Today is blog carnival day!
What is a blog carnival, one might ask? A blog carnival is when a bunch of different bloggers decide to write upon a particular topic on a particular day, and then do so. Generally there is a host blog where readers can go to find links to all the blog posts about that day's topic. This particular blog carnival was the brain child of Chris Kelly.
Today's topic: Why I publish independently, or as I call it, "How the hell did you become an indie writer?"
Today's host blog: Dun Scaith, Home of Scathach Publishing
So, how did I become an indie writer?
First, let me say right off the bat that until very recently (as in the last couple of weeks), I've never thought of myself as an indie writer or a self-published writer or whatever you want to call it.
I was just a writer. Until a year ago, I had never self-published anything of my own. For years my short stories had found their way into print or online markets, and I have a print contract with a small book publisher for some of my fantasy work.
If anything, I thought of myself as a traditional print writer.
Then along comes Amazon with the Kindle, and thus was born the capability for writers to publish their works directly to a digital audience without having to go through a publisher. It also doesn't hurt that the money is pretty good if you can make sales.
At first I was hesitant. I had some of the fears and concerns a lot of traditionally-published writers still have.
Self-publishing is a sign of giving in and giving up. Self-publishing means no traditionally print publishers will ever touch you. Self-publishing means your work sucks.
I remained hesitant for at least six months, trying to make up my mind whether or not I would go ahead and begin publishing my work on Amazon.
Then several things happened over about three months. These were events that forced my hand on self-publishing.
I lost my job.
Okay, so I got another job. Then I lost that job.
And my wife lost her job. She got another job. Then that job fell away, too.
Blame it on the bad economy, if you will.
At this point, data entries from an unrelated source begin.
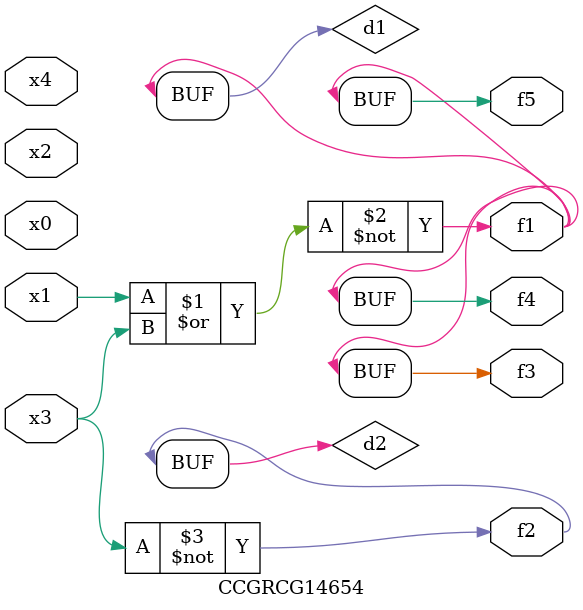
<source format=v>
module CCGRCG14654(
	input x0, x1, x2, x3, x4,
	output f1, f2, f3, f4, f5
);

	wire d1, d2;

	nor (d1, x1, x3);
	not (d2, x3);
	assign f1 = d1;
	assign f2 = d2;
	assign f3 = d1;
	assign f4 = d1;
	assign f5 = d1;
endmodule

</source>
I had been a professional newspaper editor for nearly 20 years, and suddenly not only was I without a job, but my whole career seemed gone. Sure, there are still newspapers out there, but their readership is dropping like flies (literally in some cases since the average newspaper reading audience is older) and the advertising dollars are no longer there.
Of course I kept trying to get another job, but it never worked out. My wife tried, too, but it wasn't happening.
So, call it a matter of desperation, if you want. I call it, "How I pay the damn bills every month." I had already been writing fiction in short and long forms for as long as I'd been a newspaper editor, so why not go ahead and make some money from it?
I've chatted with a number of other indie authors over the last year or two, and many tell me they became indie writers because they wanted complete control or they felt their work was unusual enough that traditional print publishers would never publish them.
That's not me. My newspaper career was over and I needed money. It's that simple.
I still work with print publishers, and will continue to do so on some projects. But I'll also keep right on doing my digital thing, publishing on
Amazon,
Smashwords and at other online venues.
Oh, and the reason I recently came to think of myself as an indie writer has to do with all the naysayers. Actually, that's not accurate. I don't mind naysayers. The truth is I began to think of myself as an indie writer because of all the "assholes" out there trashing indie writers, many of those assholes being involved somehow or other with the traditional publishing industry.
I don't mind people disagreeing with me. I don't mind people thinking something I'm personally doing is stupid. But to go out of your way to verbally assault myself and others in such a nasty fashion as I've seen done numerous times on other blogs ... that's too much.
So, if you're one of those people who hates the idea of self-publishers and indie writers and digital publishing and the Kindle and everything that goes along with it, you can thank your fellows for adding one more to the ranks of indie writers.
In other words, it's a big F-U to those assholes.
I have bills to pay and mouths to feed. I don't have time to wait six months for a print publisher to decide whether or not they want my latest book, then a year before the book is released, and then perhaps another year for my first royalty checks to start rolling in.
I don't have time to be concerned that someone's itty bitty feelings have been injured over my doing something that has no effect whatsoever on their life, and that they're scared the traditional print publishers are all going to go away or that books will no longer play an important role in the world, economically and artistically.
SCREW. ALL. THAT.
I've started a business. Don't like it? Don't buy my products.
Besides, print books are going to be around, at least for a long, long time if not forever. Far too many people have their panties in a bunch over nonsense that doesn't really matter. To borrow (
steal) a line from fabulous paranormal romance indie author
Zoe Winters, "We aren't curing cancer or feeding Ethiopian children. It's just publishing."
And as I've said before, "I've seen what happens to the print industry when digital publishing comes along. I was in the newspaper business for far too many years not to recognize the signs. Not this time. Not to me."